1999 Indian Telugu-language film directed by AVS Adi Narayana

Preminche Manasu is a 1999 Indian Telugu-language romantic psychological thriller film directed by AVS Adi Narayana and starring Vadde Naveen and Keerthi Reddy. The film is a remake of the 1998 Tamil-language film Priyamudan. It was commercially unsuccessful.

==Production==
The film was launched at Ramanaidu Studios.

== Soundtrack ==
The songs are composed by S. A. Rajkumar. The lyrics were written by Sirivennela Seetharama Sastry and Chandrabose. Rajkumar went on to reuse "Evare Cheli Nuvvevare" as "Nathiye Nayil Nathiye" in Vaanathaippola, which also went on to be reused as "Kadhile Andhala Nadhi" in Maa Annayya.

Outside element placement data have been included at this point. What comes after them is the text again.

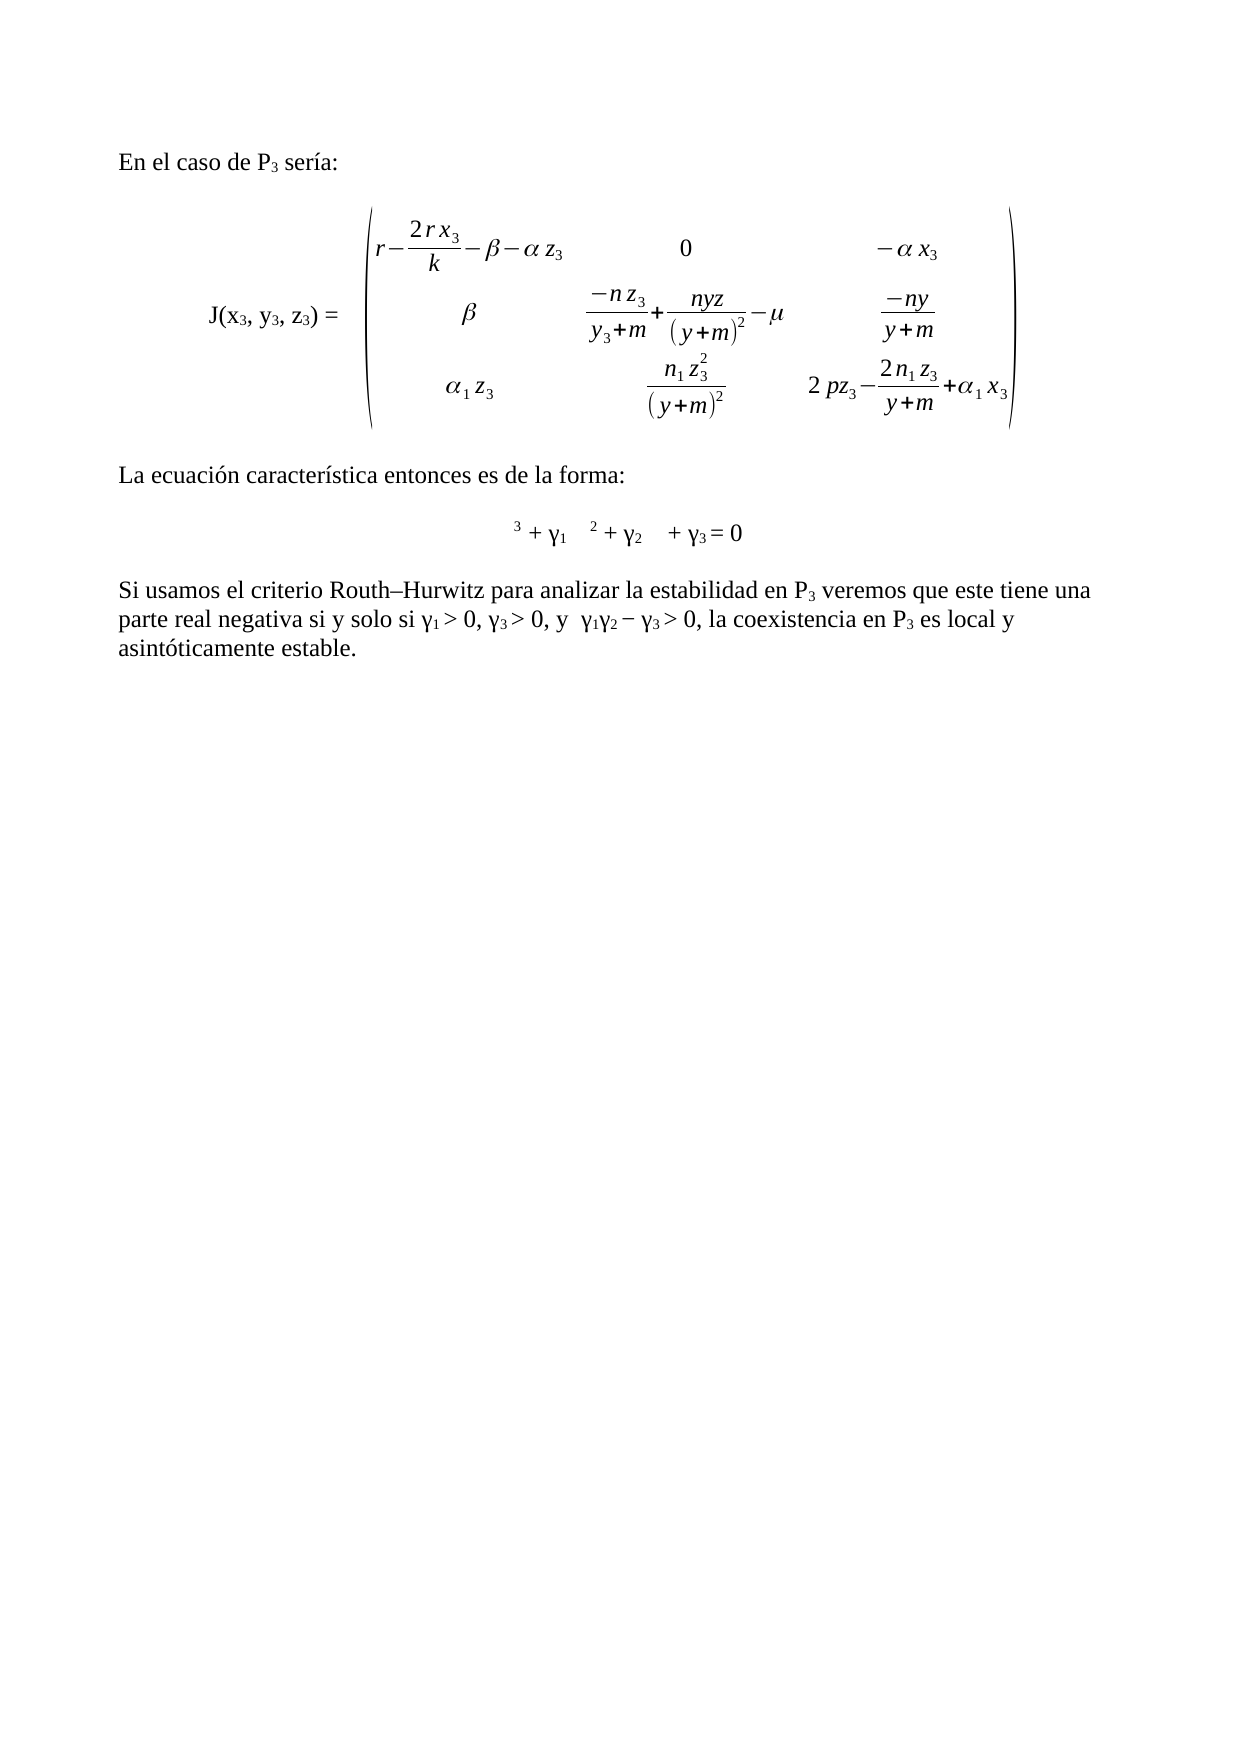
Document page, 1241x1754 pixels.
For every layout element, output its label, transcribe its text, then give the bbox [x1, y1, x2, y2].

text J(x3, y3, z3) = [118, 204, 1122, 432]
text 𝜆3 + γ1 𝜆2 + γ2𝜆 + γ3 = 0 [118, 518, 1122, 547]
text Si usamos el criterio Routh–Hurwitz para analizar la estabilidad en P3 veremos que este tiene una parte real negativa si y solo si γ1 > 0, γ3 > 0, y γ1γ2 − γ3 > 0, la coexistencia en P3 es local y asintóticamente estable. [118, 575, 1122, 662]
text La ecuación característica entonces es de la forma: [118, 460, 1122, 489]
text En el caso de P3 sería: [118, 147, 1122, 176]
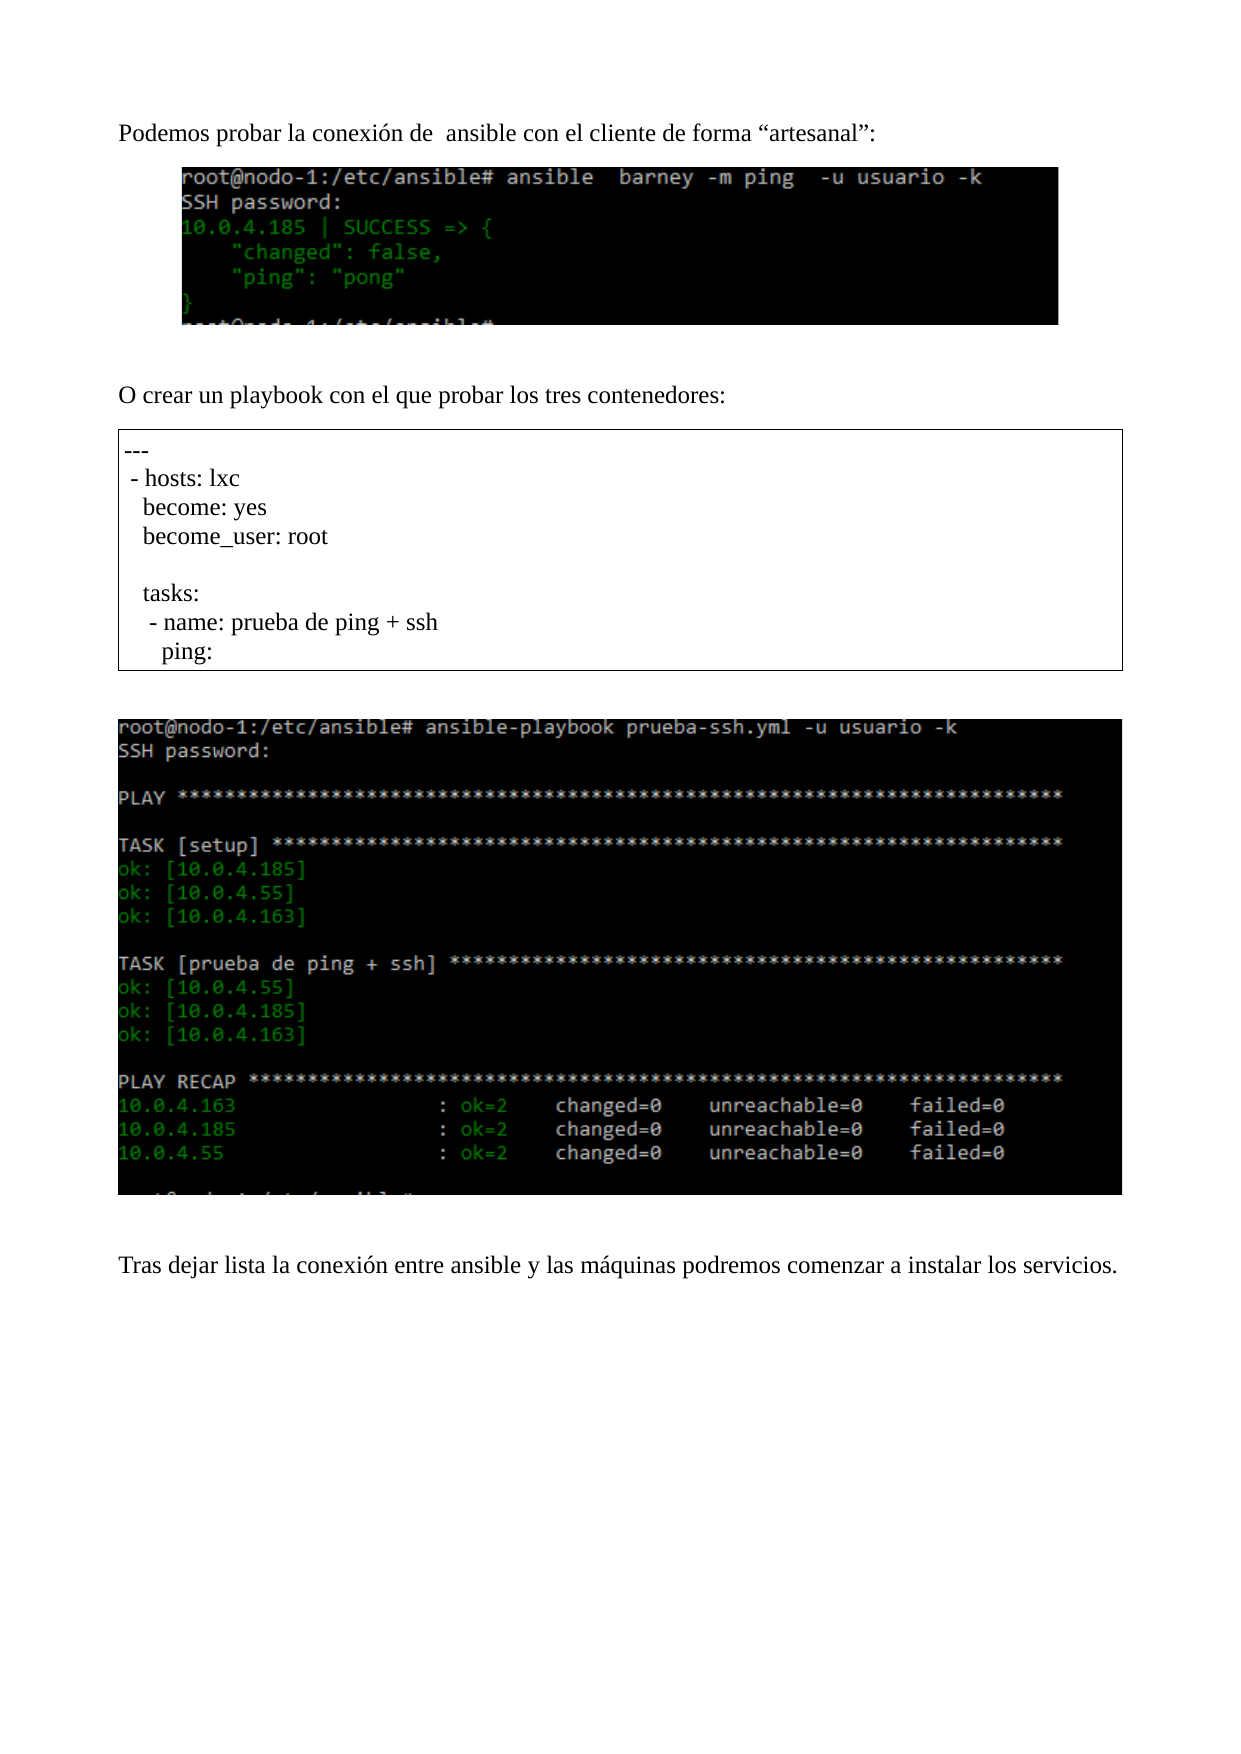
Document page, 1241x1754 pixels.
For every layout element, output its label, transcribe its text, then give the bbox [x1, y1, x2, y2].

picture [181, 167, 1059, 325]
text Podemos probar la conexión de ansible con el cliente de forma “artesanal”: [118, 118, 1122, 147]
text O crear un playbook con el que probar los tres contenedores: [118, 380, 1122, 408]
picture [118, 719, 1123, 1195]
table_header --- - hosts: lxc become: yes become_user: root tasks: - name: prueba de ping + ssh ping: [119, 430, 1122, 670]
text Tras dejar lista la conexión entre ansible y las máquinas podremos comenzar a instalar los servicios. [118, 1250, 1122, 1278]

| No. | Title | Singer(s) | Length |
|---|---|---|---|
| 1. | "Nee Choopu Chalamma" | Rajesh | 4:13 |
| 2. | "Evare Cheli Nuvvevare" | Rajesh | 4:59 |
| 3. | "My Dear My Dear" | Rajesh Pop Smitha | 4:05 |
| 4. | "Neeku Telusa Kada" | S. P. Balasubrahmanyam K. S. Chitra | 3:57 |
| 5. | "Mumbai Minku Bangaru" | Mano Swarnalatha | 4:24 |
| 6. | "Maaloni Maata Paata Aata" | Mano | 4:34 |

== Release ==
The film released on 2 July 1999 with the tagline "Loving Heart". Keerthi Reddy, who became popular with Tholi Prema, failed to garner further recognition from this film and Ravoyi Chandamama and subsequently went to work in Hindi films.

== Reception ==
Griddhaluru Gopala Rao of Zamin Ryot gave the film a negative review. He noted that the first half is entertaining, but the film goes haywire in the second half. He praised the music, lyrics, picturisation in Jaipur but criticised the Telugu pronunciation of the singers, and certain plot points which he felt were unrealistic. Andhra Today wrote "The story is unique and has good roles. But the director failed to exploit to his advantage and thereby failed the audience. Even the strong bondage of love between Vasanth and Sailaja has not been well portrayed. With a little more imagination and perspective, the director could have taken the movie to better heights by making it an entertainer and the movie would have made a big hit".